Saved data entries:

·····

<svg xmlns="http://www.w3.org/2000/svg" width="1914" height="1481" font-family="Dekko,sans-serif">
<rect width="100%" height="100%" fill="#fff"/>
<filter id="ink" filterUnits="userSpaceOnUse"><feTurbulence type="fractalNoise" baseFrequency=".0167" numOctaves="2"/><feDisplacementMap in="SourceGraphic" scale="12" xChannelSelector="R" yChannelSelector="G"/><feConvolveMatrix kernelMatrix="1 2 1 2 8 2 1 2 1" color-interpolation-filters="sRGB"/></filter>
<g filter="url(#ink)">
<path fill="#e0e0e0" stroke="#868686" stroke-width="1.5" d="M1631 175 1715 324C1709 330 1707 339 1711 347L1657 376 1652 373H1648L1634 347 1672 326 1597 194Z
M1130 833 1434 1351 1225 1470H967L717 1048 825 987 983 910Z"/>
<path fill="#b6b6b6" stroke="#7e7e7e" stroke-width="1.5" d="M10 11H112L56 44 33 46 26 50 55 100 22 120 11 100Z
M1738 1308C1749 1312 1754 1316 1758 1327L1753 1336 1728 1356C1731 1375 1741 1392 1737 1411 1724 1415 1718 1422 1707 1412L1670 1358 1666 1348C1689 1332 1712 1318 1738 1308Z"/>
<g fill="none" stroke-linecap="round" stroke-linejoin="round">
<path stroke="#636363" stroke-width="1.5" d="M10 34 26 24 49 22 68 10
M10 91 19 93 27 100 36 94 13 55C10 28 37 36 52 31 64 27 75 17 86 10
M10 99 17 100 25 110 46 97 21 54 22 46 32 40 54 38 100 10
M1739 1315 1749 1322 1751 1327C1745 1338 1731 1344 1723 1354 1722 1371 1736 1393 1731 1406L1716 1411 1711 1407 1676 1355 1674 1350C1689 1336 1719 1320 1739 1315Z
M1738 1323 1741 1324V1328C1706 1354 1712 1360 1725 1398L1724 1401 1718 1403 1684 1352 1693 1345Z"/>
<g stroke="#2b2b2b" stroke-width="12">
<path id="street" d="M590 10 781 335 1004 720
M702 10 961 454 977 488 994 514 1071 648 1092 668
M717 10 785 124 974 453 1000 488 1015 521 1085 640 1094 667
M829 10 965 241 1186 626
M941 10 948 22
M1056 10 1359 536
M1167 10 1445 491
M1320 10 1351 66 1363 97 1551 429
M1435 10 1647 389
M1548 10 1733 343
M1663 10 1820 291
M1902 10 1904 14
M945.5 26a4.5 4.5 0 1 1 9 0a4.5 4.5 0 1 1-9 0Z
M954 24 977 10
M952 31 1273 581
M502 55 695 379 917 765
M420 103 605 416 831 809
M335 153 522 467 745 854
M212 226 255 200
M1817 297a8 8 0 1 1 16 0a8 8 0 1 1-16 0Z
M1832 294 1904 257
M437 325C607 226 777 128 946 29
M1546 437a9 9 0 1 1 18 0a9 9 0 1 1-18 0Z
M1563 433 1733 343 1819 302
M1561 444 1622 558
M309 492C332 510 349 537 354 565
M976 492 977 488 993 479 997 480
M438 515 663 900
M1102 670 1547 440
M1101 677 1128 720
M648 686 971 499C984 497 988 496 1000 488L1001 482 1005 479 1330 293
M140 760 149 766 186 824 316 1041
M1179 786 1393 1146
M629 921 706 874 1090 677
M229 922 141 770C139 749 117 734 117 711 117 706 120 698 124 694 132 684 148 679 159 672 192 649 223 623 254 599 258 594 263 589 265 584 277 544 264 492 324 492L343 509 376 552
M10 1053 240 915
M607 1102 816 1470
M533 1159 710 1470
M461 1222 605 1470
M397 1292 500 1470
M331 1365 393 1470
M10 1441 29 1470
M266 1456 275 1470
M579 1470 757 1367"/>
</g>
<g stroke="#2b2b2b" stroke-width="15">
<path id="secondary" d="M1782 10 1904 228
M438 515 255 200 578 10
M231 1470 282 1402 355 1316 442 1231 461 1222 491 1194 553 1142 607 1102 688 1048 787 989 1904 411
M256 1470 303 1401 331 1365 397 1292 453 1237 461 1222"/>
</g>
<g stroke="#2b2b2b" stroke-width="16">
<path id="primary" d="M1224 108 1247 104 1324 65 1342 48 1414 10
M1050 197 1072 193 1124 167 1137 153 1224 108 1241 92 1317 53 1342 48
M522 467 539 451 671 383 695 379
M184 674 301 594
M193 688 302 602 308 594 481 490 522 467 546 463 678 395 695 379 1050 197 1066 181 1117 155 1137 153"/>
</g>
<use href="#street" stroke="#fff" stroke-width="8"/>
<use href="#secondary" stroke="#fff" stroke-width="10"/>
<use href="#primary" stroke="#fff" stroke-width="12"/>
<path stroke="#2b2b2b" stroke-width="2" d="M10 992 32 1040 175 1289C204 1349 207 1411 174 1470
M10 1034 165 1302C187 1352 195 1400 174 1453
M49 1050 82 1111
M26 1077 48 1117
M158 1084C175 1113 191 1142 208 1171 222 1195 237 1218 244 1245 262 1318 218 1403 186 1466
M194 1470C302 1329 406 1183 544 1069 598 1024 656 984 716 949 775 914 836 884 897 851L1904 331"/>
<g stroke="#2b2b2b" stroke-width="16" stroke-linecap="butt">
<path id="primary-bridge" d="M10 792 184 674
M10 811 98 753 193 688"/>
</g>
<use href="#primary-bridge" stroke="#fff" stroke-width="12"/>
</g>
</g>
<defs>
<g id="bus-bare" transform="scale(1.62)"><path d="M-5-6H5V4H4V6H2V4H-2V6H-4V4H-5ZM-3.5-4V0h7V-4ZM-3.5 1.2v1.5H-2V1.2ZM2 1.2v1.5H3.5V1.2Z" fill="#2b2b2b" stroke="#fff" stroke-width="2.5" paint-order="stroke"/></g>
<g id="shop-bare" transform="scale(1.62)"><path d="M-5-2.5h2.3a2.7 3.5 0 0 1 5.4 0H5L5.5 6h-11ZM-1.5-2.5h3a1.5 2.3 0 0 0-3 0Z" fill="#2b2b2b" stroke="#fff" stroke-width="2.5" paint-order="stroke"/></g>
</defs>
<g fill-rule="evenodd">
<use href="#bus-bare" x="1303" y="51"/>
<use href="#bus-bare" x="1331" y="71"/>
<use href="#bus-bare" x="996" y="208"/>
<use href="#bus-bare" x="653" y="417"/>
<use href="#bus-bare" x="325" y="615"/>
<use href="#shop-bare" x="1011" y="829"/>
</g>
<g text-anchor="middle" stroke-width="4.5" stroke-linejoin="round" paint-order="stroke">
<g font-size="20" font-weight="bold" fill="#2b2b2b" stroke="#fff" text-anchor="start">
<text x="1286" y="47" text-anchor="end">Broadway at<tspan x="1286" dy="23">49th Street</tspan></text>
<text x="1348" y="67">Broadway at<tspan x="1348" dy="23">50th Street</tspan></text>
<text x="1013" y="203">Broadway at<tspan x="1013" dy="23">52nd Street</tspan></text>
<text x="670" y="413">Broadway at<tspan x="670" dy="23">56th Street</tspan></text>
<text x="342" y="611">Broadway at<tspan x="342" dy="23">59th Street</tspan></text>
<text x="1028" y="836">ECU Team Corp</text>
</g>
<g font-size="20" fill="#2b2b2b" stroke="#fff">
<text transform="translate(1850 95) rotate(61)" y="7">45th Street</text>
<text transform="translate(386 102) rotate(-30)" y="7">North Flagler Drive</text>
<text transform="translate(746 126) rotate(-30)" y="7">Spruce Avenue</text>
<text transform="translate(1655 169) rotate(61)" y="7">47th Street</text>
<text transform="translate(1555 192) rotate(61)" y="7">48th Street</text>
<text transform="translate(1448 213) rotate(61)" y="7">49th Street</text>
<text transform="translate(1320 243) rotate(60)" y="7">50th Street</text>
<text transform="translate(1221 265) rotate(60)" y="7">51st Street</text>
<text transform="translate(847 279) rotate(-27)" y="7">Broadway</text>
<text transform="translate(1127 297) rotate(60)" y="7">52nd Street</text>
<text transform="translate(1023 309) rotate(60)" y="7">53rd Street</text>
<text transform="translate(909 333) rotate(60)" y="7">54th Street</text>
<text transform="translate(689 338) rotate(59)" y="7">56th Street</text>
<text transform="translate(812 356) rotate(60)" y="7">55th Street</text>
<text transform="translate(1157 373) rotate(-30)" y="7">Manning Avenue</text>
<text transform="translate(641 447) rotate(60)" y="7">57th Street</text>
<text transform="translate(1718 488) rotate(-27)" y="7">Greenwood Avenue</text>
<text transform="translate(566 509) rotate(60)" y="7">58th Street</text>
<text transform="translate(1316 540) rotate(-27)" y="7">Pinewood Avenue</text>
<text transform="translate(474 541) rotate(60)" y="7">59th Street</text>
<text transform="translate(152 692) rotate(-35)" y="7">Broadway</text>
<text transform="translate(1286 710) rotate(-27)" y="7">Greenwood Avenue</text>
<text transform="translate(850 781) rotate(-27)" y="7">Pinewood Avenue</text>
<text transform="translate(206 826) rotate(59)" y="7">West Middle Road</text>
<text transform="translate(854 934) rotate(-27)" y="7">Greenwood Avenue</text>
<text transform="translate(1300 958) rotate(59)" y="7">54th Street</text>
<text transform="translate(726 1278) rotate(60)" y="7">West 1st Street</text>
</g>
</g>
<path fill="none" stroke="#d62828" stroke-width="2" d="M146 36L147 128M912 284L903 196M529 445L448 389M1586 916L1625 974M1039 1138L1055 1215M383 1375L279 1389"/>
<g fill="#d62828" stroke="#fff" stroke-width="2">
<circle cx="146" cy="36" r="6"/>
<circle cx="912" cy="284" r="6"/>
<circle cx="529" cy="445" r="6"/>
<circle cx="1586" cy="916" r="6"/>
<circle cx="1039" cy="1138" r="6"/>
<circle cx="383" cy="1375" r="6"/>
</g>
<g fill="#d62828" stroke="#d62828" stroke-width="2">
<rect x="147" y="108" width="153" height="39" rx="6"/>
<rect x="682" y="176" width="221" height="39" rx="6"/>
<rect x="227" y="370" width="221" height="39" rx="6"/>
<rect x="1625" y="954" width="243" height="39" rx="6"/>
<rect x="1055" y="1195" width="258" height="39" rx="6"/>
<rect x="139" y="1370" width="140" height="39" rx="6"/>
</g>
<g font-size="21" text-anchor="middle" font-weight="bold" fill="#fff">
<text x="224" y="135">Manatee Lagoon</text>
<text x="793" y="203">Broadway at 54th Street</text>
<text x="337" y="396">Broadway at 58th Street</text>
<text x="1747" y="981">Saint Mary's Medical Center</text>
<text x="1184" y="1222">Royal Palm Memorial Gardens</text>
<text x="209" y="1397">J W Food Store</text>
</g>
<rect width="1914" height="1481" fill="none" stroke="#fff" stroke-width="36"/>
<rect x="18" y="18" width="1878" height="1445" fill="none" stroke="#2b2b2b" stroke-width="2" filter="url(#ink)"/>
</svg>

·····

**What this task involves**
Reproduce, character for character, only the lines of the preceding data that start at the line with "M335 153 522 467 745 854" and end at the line with "M184 674 301 594", both included.

**Response box**
M335 153 522 467 745 854
M212 226 255 200
M1817 297a8 8 0 1 1 16 0a8 8 0 1 1-16 0Z
M1832 294 1904 257
M437 325C607 226 777 128 946 29
M1546 437a9 9 0 1 1 18 0a9 9 0 1 1-18 0Z
M1563 433 1733 343 1819 302
M1561 444 1622 558
M309 492C332 510 349 537 354 565
M976 492 977 488 993 479 997 480
M438 515 663 900
M1102 670 1547 440
M1101 677 1128 720
M648 686 971 499C984 497 988 496 1000 488L1001 482 1005 479 1330 293
M140 760 149 766 186 824 316 1041
M1179 786 1393 1146
M629 921 706 874 1090 677
M229 922 141 770C139 749 117 734 117 711 117 706 120 698 124 694 132 684 148 679 159 672 192 649 223 623 254 599 258 594 263 589 265 584 277 544 264 492 324 492L343 509 376 552
M10 1053 240 915
M607 1102 816 1470
M533 1159 710 1470
M461 1222 605 1470
M397 1292 500 1470
M331 1365 393 1470
M10 1441 29 1470
M266 1456 275 1470
M579 1470 757 1367"/>
</g>
<g stroke="#2b2b2b" stroke-width="15">
<path id="secondary" d="M1782 10 1904 228
M438 515 255 200 578 10
M231 1470 282 1402 355 1316 442 1231 461 1222 491 1194 553 1142 607 1102 688 1048 787 989 1904 411
M256 1470 303 1401 331 1365 397 1292 453 1237 461 1222"/>
</g>
<g stroke="#2b2b2b" stroke-width="16">
<path id="primary" d="M1224 108 1247 104 1324 65 1342 48 1414 10
M1050 197 1072 193 1124 167 1137 153 1224 108 1241 92 1317 53 1342 48
M522 467 539 451 671 383 695 379
M184 674 301 594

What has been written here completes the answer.